Speaking after the hearing HSE inspector Matthew Tyler said: “This incident could have easily become a fatal tragedy. If, when warned, of the unsafe well the company had properly checked to see if it was secure the trauma this individual has gone through could have been prevented.

“Employers must check the risks associated with their work to protect their workers and members of the public they have contact with. Once they have identified any risks they can take practical steps to control them.”

Director disqualified and sent to prison for safety failings which led to young worker suffering serious burns

HSE reports that the director of a construction company has been imprisoned for eight months after failing to take appropriate action which resulted in a young worker receiving serious burns.

Cardiff Crown Court heard the young worker was instructed to stand on top of a skip and pour a drum of flammable thinners onto the burning waste to help it to burn. The fireball that resulted when the thinners ignited caused the worker to be blown from the skip and he suffered substantial burns to his arms and legs.

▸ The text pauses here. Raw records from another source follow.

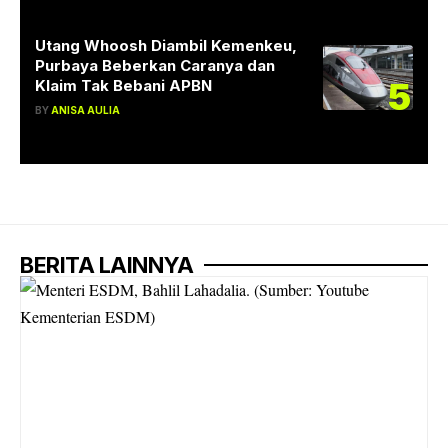
Utang Whoosh Diambil Kemenkeu,
Purbaya Beberkan Caranya dan
5
Klaim Tak Bebani APBN
BY
ANISA AULIA
BERITA LAINNYA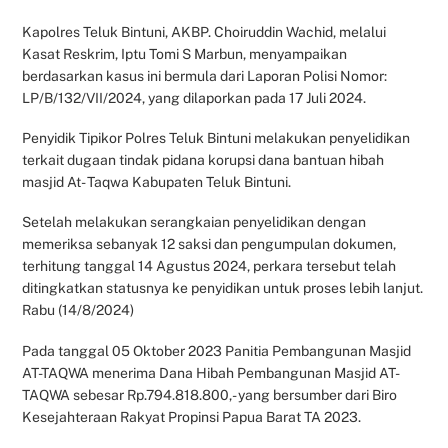
Kapolres Teluk Bintuni, AKBP. Choiruddin Wachid, melalui
Kasat Reskrim, Iptu Tomi S Marbun, menyampaikan
berdasarkan kasus ini bermula dari Laporan Polisi Nomor:
LP/B/132/VII/2024, yang dilaporkan pada 17 Juli 2024.
Penyidik Tipikor Polres Teluk Bintuni melakukan penyelidikan
terkait dugaan tindak pidana korupsi dana bantuan hibah
masjid At- Taqwa Kabupaten Teluk Bintuni.
Setelah melakukan serangkaian penyelidikan dengan
memeriksa sebanyak 12 saksi dan pengumpulan dokumen,
terhitung tanggal 14 Agustus 2024, perkara tersebut telah
ditingkatkan statusnya ke penyidikan untuk proses lebih lanjut.
Rabu (14/8/2024)
Pada tanggal 05 Oktober 2023 Panitia Pembangunan Masjid
AT-TAQWA menerima Dana Hibah Pembangunan Masjid AT-
TAQWA sebesar Rp.794.818.800,- yang bersumber dari Biro
Kesejahteraan Rakyat Propinsi Papua Barat TA 2023.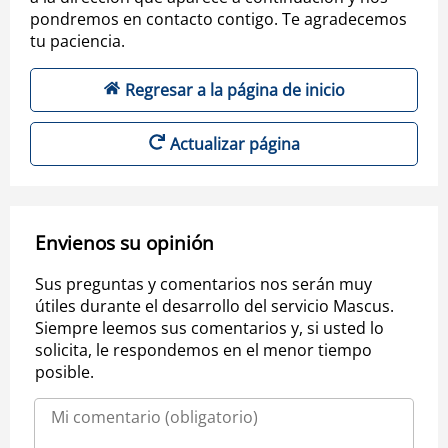
pondremos en contacto contigo. Te agradecemos
tu paciencia.
Regresar a la página de inicio
Actualizar página
Envienos su opinión
Sus preguntas y comentarios nos serán muy
útiles durante el desarrollo del servicio Mascus.
Siempre leemos sus comentarios y, si usted lo
solicita, le respondemos en el menor tiempo
posible.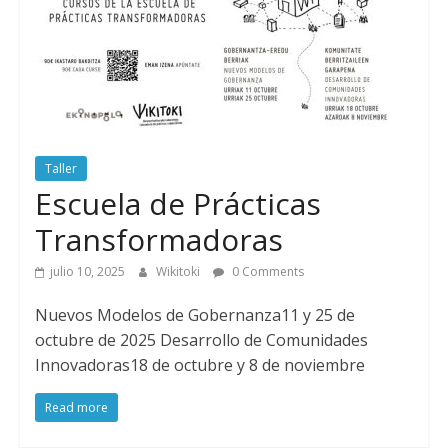
Taller
Escuela de Prácticas
Transformadoras
julio 10, 2025
Wikitoki
0 Comments
Nuevos Modelos de Gobernanza11 y 25 de
octubre de 2025 Desarrollo de Comunidades
Innovadoras18 de octubre y 8 de noviembre
Read more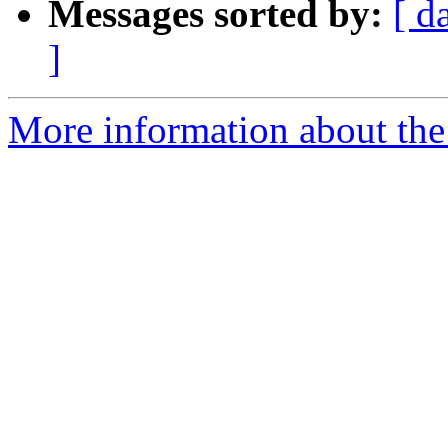
Messages sorted by:
[ d
]
More information about the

An investigation by the Health and Safety Executive (HSE) found the company director did not ensure the burning of the waste material was being carried out in a safe or appropriate manner. He failed to administer any first aid to the young injured worker and did not send him to hospital, the most appropriate response given the severity of the injuries suffered. He failed to inform HSE of the incident, a legal requirement, and the incident was only reported sometime later by a third party

Speaking after the case HSE inspector Adele Davies said “David Stead failed his employees. His actions could have resulted in the death of this worker. The young man suffered unnecessary life threatening injuries due to poor working standards.

“We hope this sentence sends out a message that directors of businesses must take their health and safety responsibilities seriously.”

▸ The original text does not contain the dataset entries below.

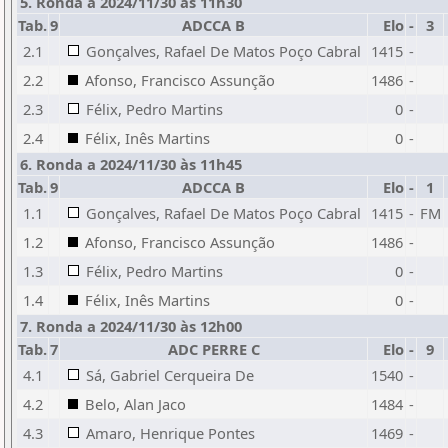
5. Ronda a 2024/11/30 às 11h30
Tab.
9
ADCCA B
Elo
-
3
2.1
Gonçalves, Rafael De Matos Poço Cabral
1415
-
2.2
Afonso, Francisco Assunção
1486
-
2.3
Félix, Pedro Martins
0
-
2.4
Félix, Inês Martins
0
-
6. Ronda a 2024/11/30 às 11h45
Tab.
9
ADCCA B
Elo
-
1
1.1
Gonçalves, Rafael De Matos Poço Cabral
1415
-
FM
1.2
Afonso, Francisco Assunção
1486
-
1.3
Félix, Pedro Martins
0
-
1.4
Félix, Inês Martins
0
-
7. Ronda a 2024/11/30 às 12h00
Tab.
7
ADC PERRE C
Elo
-
9
4.1
Sá, Gabriel Cerqueira De
1540
-
4.2
Belo, Alan Jaco
1484
-
4.3
Amaro, Henrique Pontes
1469
-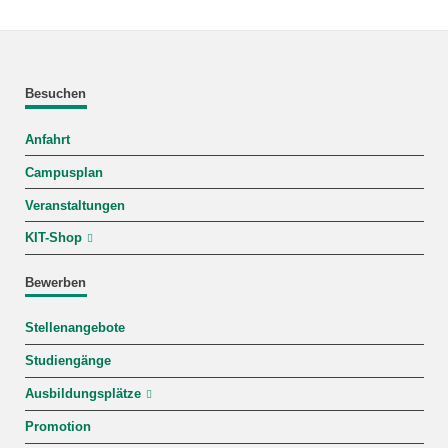
Besuchen
Anfahrt
Campusplan
Veranstaltungen
KIT-Shop
Bewerben
Stellenangebote
Studiengänge
Ausbildungsplätze
Promotion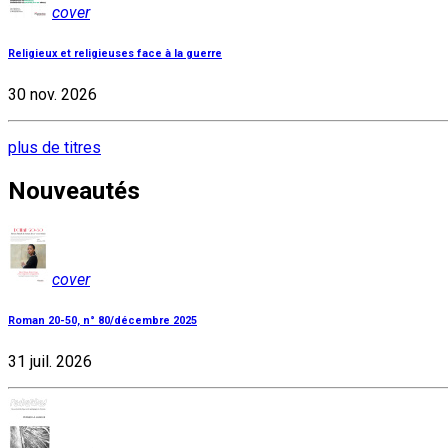
cover
Religieux et religieuses face à la guerre
30 nov. 2026
plus de titres
Nouveautés
cover
Roman 20-50, n° 80/décembre 2025
31 juil. 2026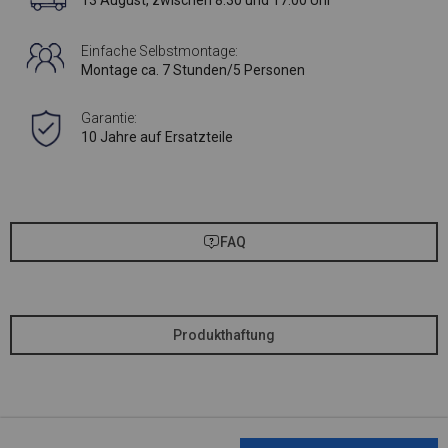
13 August, zwischen 8:30 und 17:00 Uhr
Einfache Selbstmontage:
Montage ca. 7 Stunden/5 Personen
Garantie:
10 Jahre auf Ersatzteile
FAQ
Produkthaftung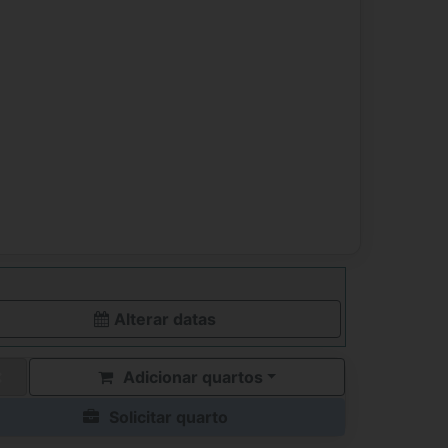
Alterar datas
Adicionar quartos
Solicitar quarto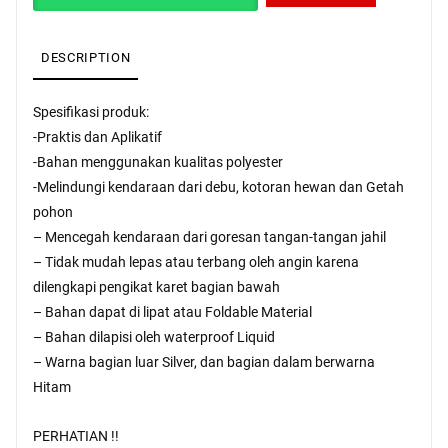
was:
is:
Rp250,000.
Rp230,000.
DESCRIPTION
Spesifikasi produk:
-Praktis dan Aplikatif
-Bahan menggunakan kualitas polyester
-Melindungi kendaraan dari debu, kotoran hewan dan Getah
pohon
– Mencegah kendaraan dari goresan tangan-tangan jahil
– Tidak mudah lepas atau terbang oleh angin karena
dilengkapi pengikat karet bagian bawah
– Bahan dapat di lipat atau Foldable Material
– Bahan dilapisi oleh waterproof Liquid
– Warna bagian luar Silver, dan bagian dalam berwarna
Hitam
PERHATIAN !!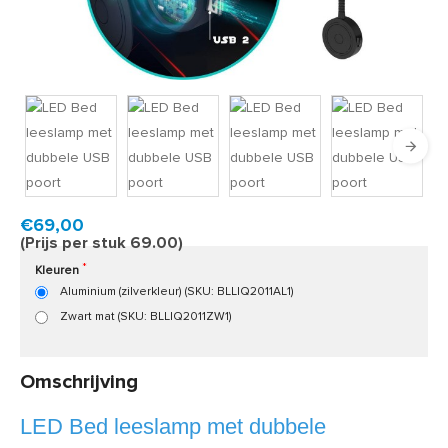
Product code:
BLLIQ2011
Snel in huis, 1 á 2 werkdagen
€69,00
(Prijs per stuk 69.00)
Kleuren
Aluminium (zilverkleur) (SKU: BLLIQ2011AL1)
Zwart mat (SKU: BLLIQ2011ZW1)
Omschrijving
LED Bed leeslamp met dubbele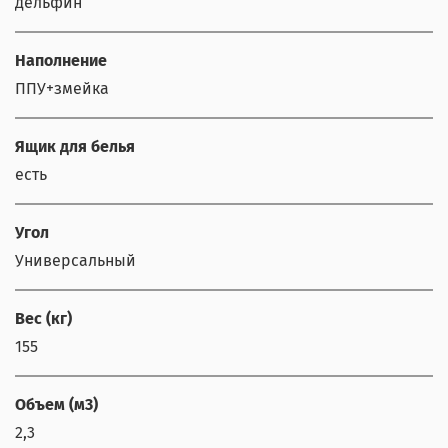
дельфин
Наполнение
ППУ+змейка
Ящик для белья
есть
Угол
Универсальный
Вес (кг)
155
Объем (м3)
2,3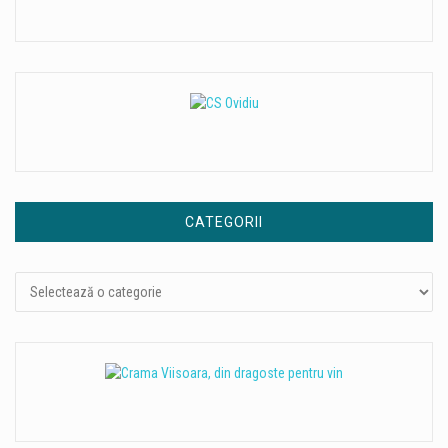
CATEGORII
Categorii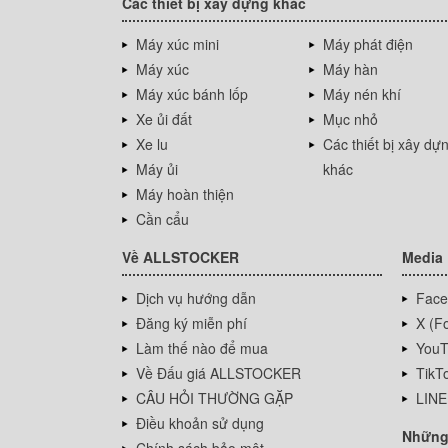
Các thiết bị xây dựng khác
Máy xúc mini
Máy phát điện
Máy xúc
Máy hàn
Máy xúc bánh lốp
Máy nén khí
Xe ủi đất
Mục nhỏ
Xe lu
Các thiết bị xây dự
Máy ủi
khác
Máy hoàn thiện
Cần cẩu
Về ALLSTOCKER
Media
Dịch vụ hướng dẫn
Face
Đăng ký miễn phí
X (Fo
Làm thế nào để mua
YouT
Về Đấu giá ALLSTOCKER
TikT
CÂU HỎI THƯỜNG GẶP
LINE
Điều khoản sử dụng
Những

8 month prison sentence following fatal fall

The HSE has reported on a court case involving a Manchester Building Contractor who engaged unqualified labourers for roof works.

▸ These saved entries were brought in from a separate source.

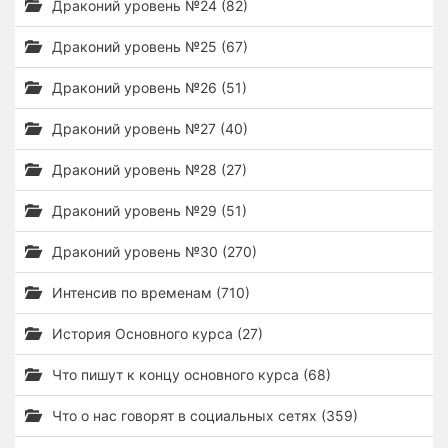
Драконий уровень №24 (82)
Драконий уровень №25 (67)
Драконий уровень №26 (51)
Драконий уровень №27 (40)
Драконий уровень №28 (27)
Драконий уровень №29 (51)
Драконий уровень №30 (270)
Интенсив по временам (710)
История Основного курса (27)
Что пишут к концу основного курса (68)
Что о нас говорят в социальных сетях (359)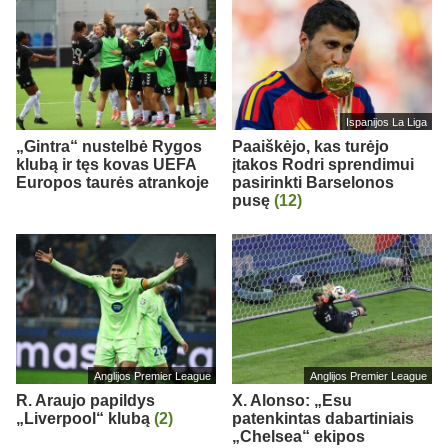
Ispanijos La Liga
„Gintra“ nustelbė Rygos
Paaiškėjo, kas turėjo
klubą ir tęs kovas UEFA
įtakos Rodri sprendimui
Europos taurės atrankoje
pasirinkti Barselonos
pusę
(12)
Anglijos Premier League
Anglijos Premier League
R. Araujo papildys
X. Alonso: „Esu
„Liverpool“ klubą
(2)
patenkintas dabartiniais
„Chelsea“ ekipos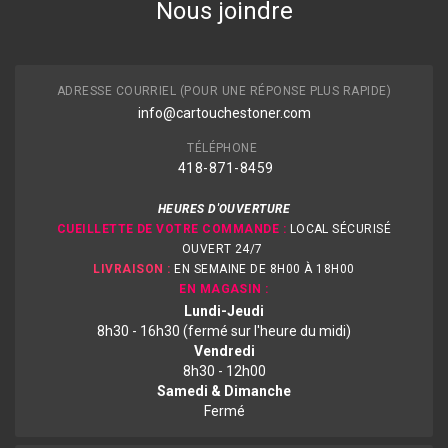
Nous joindre
ADRESSE COURRIEL (POUR UNE RÉPONSE PLUS RAPIDE)
info@cartouchestoner.com
TÉLÉPHONE
418-871
-8459
HEURES D'OUVERTURE
CUEILLETTE DE VOTRE COMMANDE :
LOCAL SÉCURISÉ
OUVERT 24/7
LIVRAISON :
EN SEMAINE DE 8H00 À 18H00
EN MAGASIN :
Lundi-Jeudi
8h30 - 16h30 (fermé sur l'heure du midi)
Vendredi
8h30 - 12h00
Samedi & Dimanche
Fermé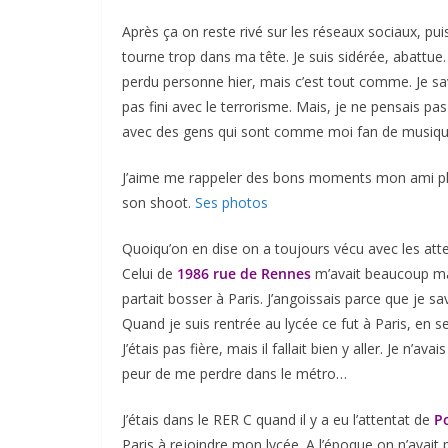
Après ça on reste rivé sur les réseaux sociaux, pui
tourne trop dans ma tête. Je suis sidérée, abattue. J
perdu personne hier, mais c’est tout comme. Je sav
pas fini avec le terrorisme. Mais, je ne pensais pas
avec des gens qui sont comme moi fan de musiqu
J’aime me rappeler des bons moments mon ami photo
son shoot.
Ses photos
Quoiqu’on en dise on a toujours vécu avec les atte
Celui de
1986 rue de Rennes
m’avait beaucoup mar
partait bosser à Paris. J’angoissais parce que je s
Quand je suis rentrée au lycée ce fut à Paris, en 
J’étais pas fière, mais il fallait bien y aller. Je n’av
peur de me perdre dans le métro…
J’étais dans le RER C quand il y a eu l’attentat de
P
Paris à rejoindre mon lycée. A l’époque on n’avait 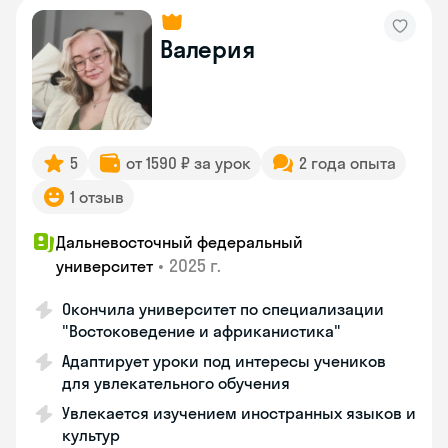
Валерия
5
от 1590 ₽ за урок
2 года опыта
1 отзыв
Дальневосточный федеральный
•
2025 г.
университет
Окончила университет по специализации
"Востоковедение и африканистика"
Адаптирует уроки под интересы учеников
для увлекательного обучения
Увлекается изучением иностранных языков и
культур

The building contractor has been jailed for 8 months following the death of a casual labourer who fell nearly seven metres through a fragile roof.

The 45-year-old labourer from Manchester had been carrying out repair work when the incident occurred on 23 November 2013.

The building contractor had been engaged by the warehouse owner, who believed him to be competent, to carry out repair and maintenance work on the warehouse roof. He then hired two people to do the work.

The Health and Safety Executive (HSE) investigation found that both workers were not qualified to carry out work at height. They had accessed the roof via a ladder in order to repair and seal leaking guttering. No safety precautions were in place to protect the two men from the danger of falling through the fragile roof.

Manchester Crown Court heard that The building contractor failed to assess the risks or put a safe working method in place. No suitable training or equipment to work on the roof had been provided.

Speaking after the hearing HSE Principal Inspector Mike Sebastian is reported to have said: ”The dangers of falls through fragile roofs and working at height are well known. Simple steps such as removing the need to access the roof directly by using mobile working platforms, or boarding out the roof, or using safety harnesses, can and should be used to prevent accident and injury.

The failure to take any such actions resulted in a tragic and needless loss of life.